PREMIERS PAS VERS DES TRAVAUX QUALITATIFS
Interrogée sur l’approfondissement de ses travaux, la chercheuse Magali Coldefy indique deux directions : « La première est l’analyse des disparités de recours à l’hospitalisation sous contrainte. Les recours à ce type de prise en charge varient fortement selon les territoires, disparités ne pouvant s’expliquer exclusivement par des différences de prévalence des troubles psychiatriques entre zones géographiques. Les caractéristiques socio-économiques des territoires mais également l’organisation des soins et les stratégies thérapeutiques des équipes soignantes peuvent expliquer un recours plus ou moins important à ce type de pratiques. Plus généralement, des travaux qualitatifs questionnant la définition de la contrainte aux soins et ses limites constitueraient des prolongements particulièrement intéressants. »

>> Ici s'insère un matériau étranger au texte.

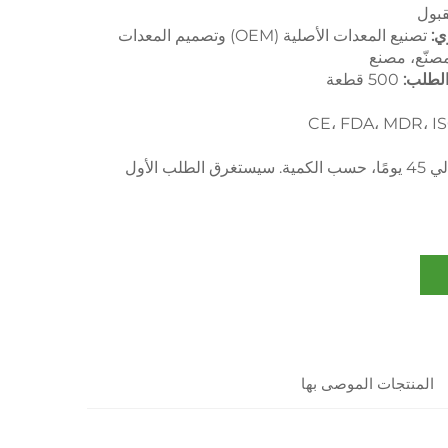
بول
ي:
تصنيع المعدات الأصلية (OEM) وتصميم المعدات
 الطلب:
500 قطعة
CE، FDA، MDR، I
حوالي 45 يومًا، حسب الكمية. سيستغرق الطلب الأول
المنتجات الموصى بها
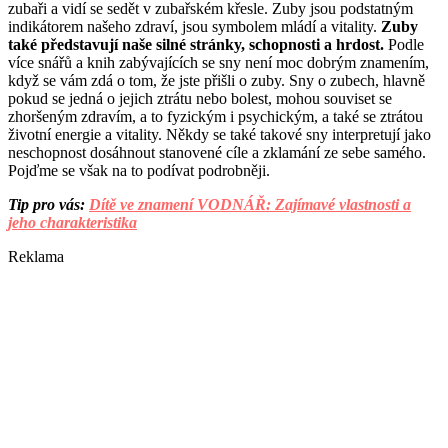
zubaři a vidí se sedět v zubařském křesle. Zuby jsou podstatným
indikátorem našeho zdraví, jsou symbolem mládí a vitality.
Zuby
také představují naše silné stránky, schopnosti a hrdost.
Podle
více snářů a knih zabývajících se sny není moc dobrým znamením,
když se vám zdá o tom, že jste přišli o zuby. Sny o zubech, hlavně
pokud se jedná o jejich ztrátu nebo bolest, mohou souviset se
zhoršeným zdravím, a to fyzickým i psychickým, a také se ztrátou
životní energie a vitality. Někdy se také takové sny interpretují jako
neschopnost dosáhnout stanovené cíle a zklamání ze sebe samého.
Pojďme se však na to podívat podrobněji.
Tip pro vás:
Dítě ve znamení VODNÁŘ: Zajímavé vlastnosti a
jeho charakteristika
Reklama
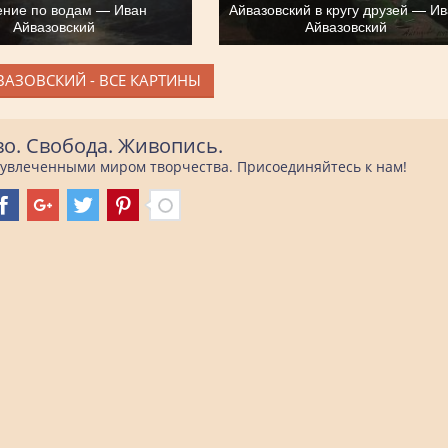
ние по водам — Иван
Айвазовский в кругу друзей — И
Айвазовский
Айвазовский
ВАЗОВСКИЙ - ВСЕ КАРТИНЫ
во. Свобода. Живопись.
е увлеченными миром творчества. Присоединяйтесь к нам!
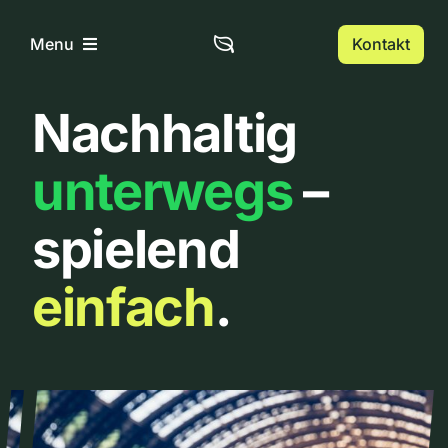
Zum
Inhalt
Kontakt
Menu
springen
Nachhaltig
Home
unterwegs
–
Über uns
spielend
Urbanlist
einfach
.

Signalons par ailleurs que, interrogée sur « l’insuffisance de statistiques officielles » sur les soins sans consentement par le Cercle de réflexions et de propositions d’actions sur la psychiatrie (CRPA), la ministre des Affaires sociales et de la Santé, Marisol Touraine, a répondu dans un courrier que « la Direction de la recherche, des études, de l’évaluation et de la statistique (Drees) va néanmoins communiquer prochainement une fiche panorama sur les soins psychiatriques sans consentement ».

  •  L’hospitalisation sans consentement en psychiatrie en 2010 : première exploitation du Rim-P et état des lieux avant la réforme du 5 juillet 2011. M. Coldefy, C. Nestrigue. Questions d’économie de la santé, n° 193, décembre 2013. Téléchargeable sur irdes.fr.